7 thoughts on “That’s Probably Not The Way To Do Things (Jeremy)

  1. Hi Jeremy!
    I’m so pleased to see you back online – I was wondering where you’d gone, it being a few weeks since your last post I was starting to think the pink monkies had whisked you away forever. It certainly sounds like it would have sucked to be you recently but I’m glad you’re making a recovery! Keep up the entertaining anecdotes and don’t give me reason to delete you from the top of my Favorites list!

  2. re jane’s comment: “it would have sucked to be you”. Where have i heard that before?? lol. jac’s kindness and compassionate reputation are becoming (in)famous!

    Hope there’s no drama this time with the gastroscopy so then it will finally be all over!

  3. Yeh, that hit me too! Well hey we can’t be too tough as I do think that it WAS jacq’s way of showing compassion and kindness…!

    btw Jane – it’s just a saying that someone both Kim and I know is famous for

  4. Hahaha, that was great. Bad luck about not getting the procedure done though, and about missing so much Uni.

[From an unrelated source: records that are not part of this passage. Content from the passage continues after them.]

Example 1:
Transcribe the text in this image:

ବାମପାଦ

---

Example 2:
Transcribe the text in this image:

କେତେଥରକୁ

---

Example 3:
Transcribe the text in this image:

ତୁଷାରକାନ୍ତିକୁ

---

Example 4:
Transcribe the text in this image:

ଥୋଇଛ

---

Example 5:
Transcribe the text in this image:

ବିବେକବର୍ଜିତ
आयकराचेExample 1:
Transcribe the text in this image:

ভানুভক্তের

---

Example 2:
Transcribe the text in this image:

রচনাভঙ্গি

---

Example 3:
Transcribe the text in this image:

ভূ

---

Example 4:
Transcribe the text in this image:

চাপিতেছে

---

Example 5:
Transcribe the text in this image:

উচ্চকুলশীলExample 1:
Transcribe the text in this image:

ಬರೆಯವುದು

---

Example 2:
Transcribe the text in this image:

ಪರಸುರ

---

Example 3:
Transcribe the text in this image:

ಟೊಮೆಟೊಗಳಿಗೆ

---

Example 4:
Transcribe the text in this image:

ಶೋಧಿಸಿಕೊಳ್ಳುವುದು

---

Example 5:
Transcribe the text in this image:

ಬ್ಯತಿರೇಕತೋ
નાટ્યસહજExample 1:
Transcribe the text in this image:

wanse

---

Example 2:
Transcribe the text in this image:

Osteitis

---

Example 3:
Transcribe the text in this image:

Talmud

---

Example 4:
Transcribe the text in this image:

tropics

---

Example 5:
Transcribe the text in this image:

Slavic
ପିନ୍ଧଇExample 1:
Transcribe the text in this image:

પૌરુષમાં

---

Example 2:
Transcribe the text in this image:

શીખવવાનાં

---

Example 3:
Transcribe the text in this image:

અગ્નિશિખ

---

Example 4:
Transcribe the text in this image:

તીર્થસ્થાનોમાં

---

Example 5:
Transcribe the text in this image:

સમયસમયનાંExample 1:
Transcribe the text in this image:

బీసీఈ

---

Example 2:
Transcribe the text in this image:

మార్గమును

    If you’ve ever got any free electives, you should definitely think about taking a Creative Writing subject. You’ve got an awesome flair for writing and I reckon you’d get a lot out of it.

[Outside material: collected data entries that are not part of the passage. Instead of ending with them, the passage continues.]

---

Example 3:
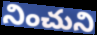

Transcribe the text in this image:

నించుని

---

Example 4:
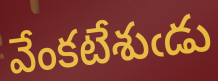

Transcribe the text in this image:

వేంకటేశుఁడు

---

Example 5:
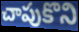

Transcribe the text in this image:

చాపుకొని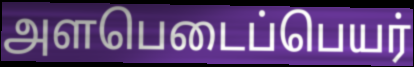
அளபெடைப்பெயர்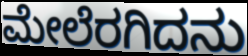
ಮೇಲೆರಗಿದನುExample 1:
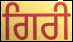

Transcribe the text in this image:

ਗਿਰੀ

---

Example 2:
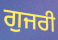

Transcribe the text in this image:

ਗੁਜਰੀ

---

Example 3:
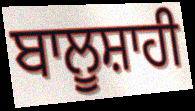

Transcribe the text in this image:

ਬਾਲੂਸ਼ਾਹੀ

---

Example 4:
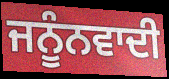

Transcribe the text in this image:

ਜਨੂੰਨਵਾਦੀ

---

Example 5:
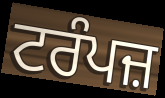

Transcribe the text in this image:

ਟਰੰਪਜ਼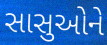
સાસુઓને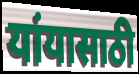
यांयासाठी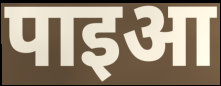
पाइआ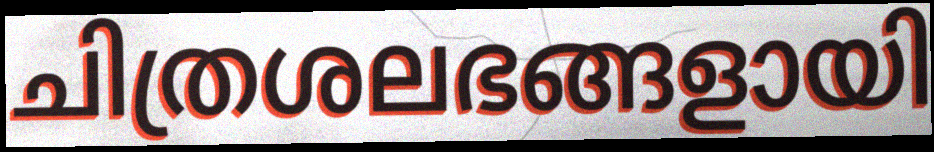
ചിത്രശലഭങ്ങളായി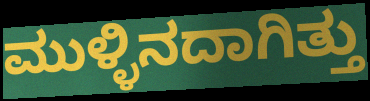
ಮುಳ್ಳಿನದಾಗಿತ್ತು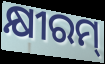
କ୍ଷୀରମ୍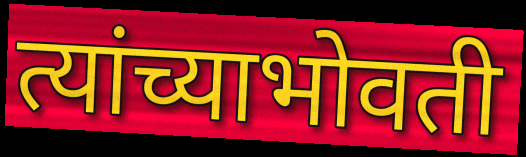
त्यांच्याभोवतीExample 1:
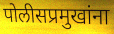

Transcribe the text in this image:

पोलीसप्रमुखांना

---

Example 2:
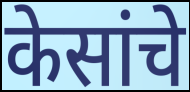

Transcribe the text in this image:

केसांचे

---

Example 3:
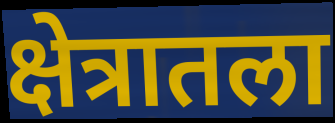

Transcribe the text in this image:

क्षेत्रातला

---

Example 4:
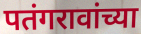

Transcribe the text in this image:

पतंगरावांच्या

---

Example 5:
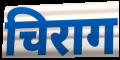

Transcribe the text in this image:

चिरागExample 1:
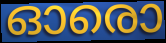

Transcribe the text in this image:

ഓരൊ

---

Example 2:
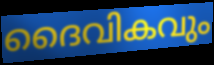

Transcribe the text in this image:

ദൈവികവും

  5. I haven’t taken CW myself, but I’ve heard that CW at uni is absolute crap, since the staff try to mould you into little clones of themselves and squash all your own creativity. If you’re a natural with writing then you should be able to figure out what’s good and what’s not without classes. 😀

  6. hey jez!!

    im joey hahaha i think you are the same jez that said i was on drugs due to my obsession with collingwod… my response is: i am hooked on a drug called eddie mcguire hahaha he makes the world spin round and his footy team are going to kick butt this year and seriosuly i don’t think the finals or even the granfinal are too much of a fantatsy.. perhaps reality is the more appropriate?

    anywho… OUCH! a gastroscopy… gah i dont even like going to the toilet, so i can understand your pain hahaha… all in all i must say the great man eddie mcguire rescued you whilst you were in that all so morbid waiting room at the doctors… as he provided you sheer entertainment with the likes of the today show and mornings with kak!!

    agh now shes a women i would marry… actually stuff oprah im taking kerri-anne to my next faculty meet and greet (or maybe lilly tomlin, i met her on monday)… however at the moment the hong kong club seems to have more outings on thier social calander than us:s…. anyway i shoudl really type up my task im in a journalism tute thast im currently in, as i have nothing to hand up besides this …ahhh!!

    peace out dude

  7. Hi Jez, can you let me know how you got on with your gastroscopy when you had it done for the second time. Just interested as the same thing happened to me and I am going back for my second one tomorrow. Were they able to do it the second time?